**Problem**
The answer must be the lines from the one containing "pyautogui.scroll(4, 277, 284)" through the last line of the data below, copied exactly, with nothing else.

──────

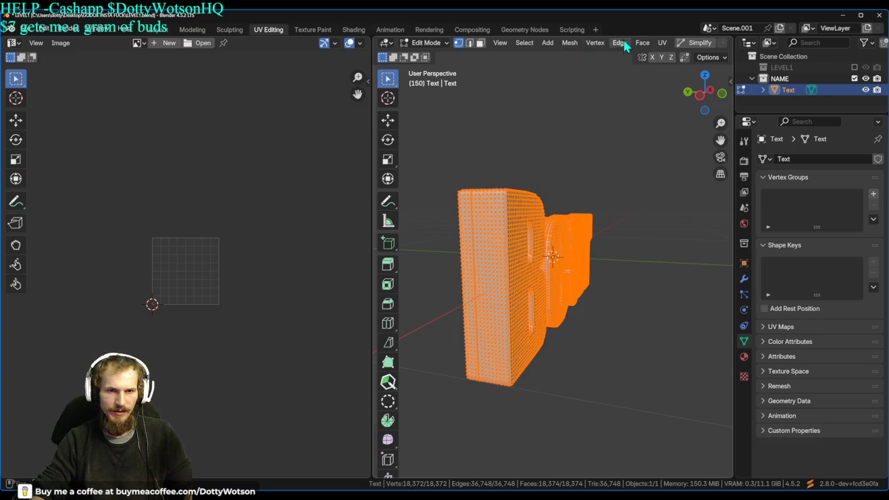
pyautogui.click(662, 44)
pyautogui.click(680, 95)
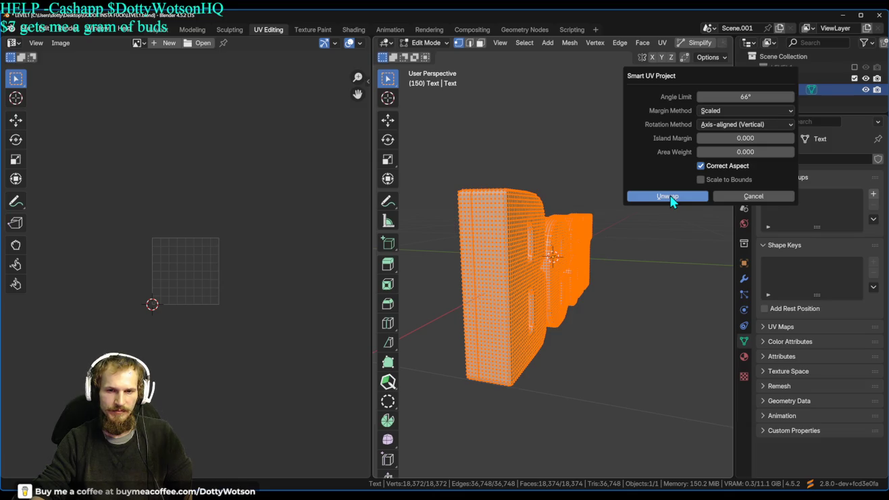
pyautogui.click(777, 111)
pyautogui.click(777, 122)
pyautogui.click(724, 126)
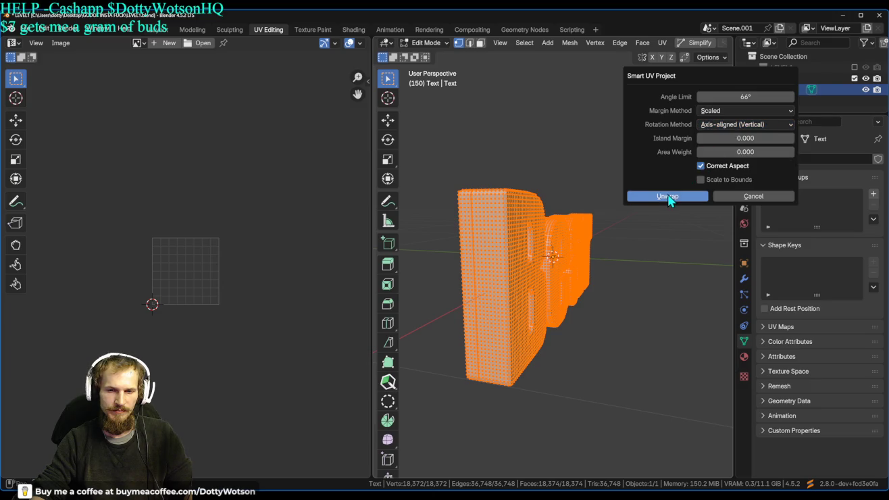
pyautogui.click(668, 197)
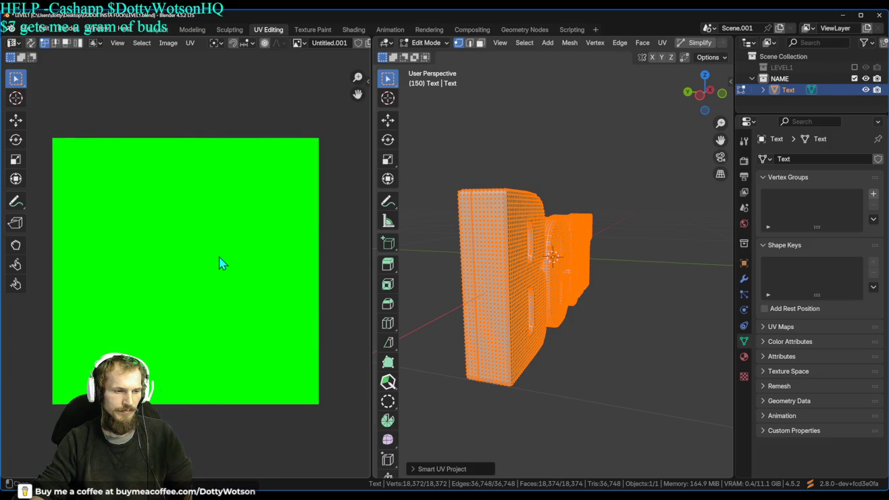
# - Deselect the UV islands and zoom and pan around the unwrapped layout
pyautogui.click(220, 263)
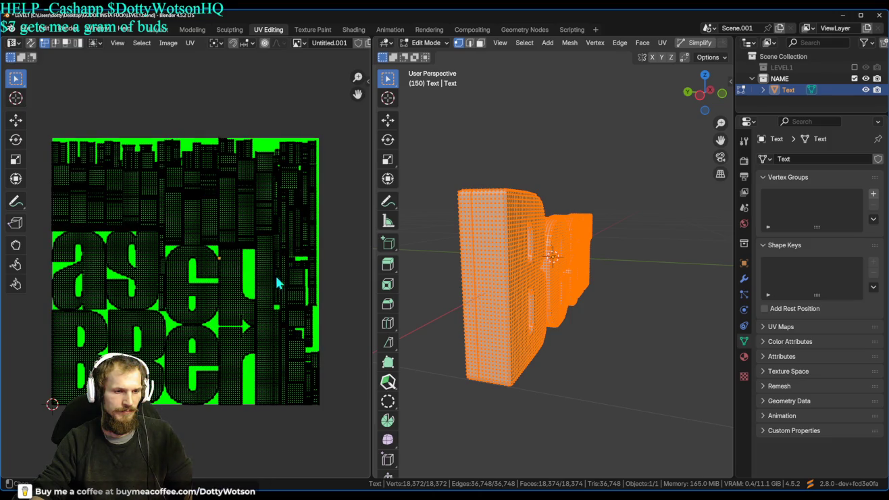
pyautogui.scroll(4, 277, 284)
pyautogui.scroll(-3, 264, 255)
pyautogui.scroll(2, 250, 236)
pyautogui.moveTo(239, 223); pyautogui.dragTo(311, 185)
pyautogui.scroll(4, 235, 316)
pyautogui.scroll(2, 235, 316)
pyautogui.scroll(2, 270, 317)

──────

**Solution to this task**
pyautogui.scroll(4, 277, 284)
pyautogui.scroll(-3, 264, 255)
pyautogui.scroll(2, 250, 236)
pyautogui.moveTo(239, 223); pyautogui.dragTo(311, 185)
pyautogui.scroll(4, 235, 316)
pyautogui.scroll(2, 235, 316)
pyautogui.scroll(2, 270, 317)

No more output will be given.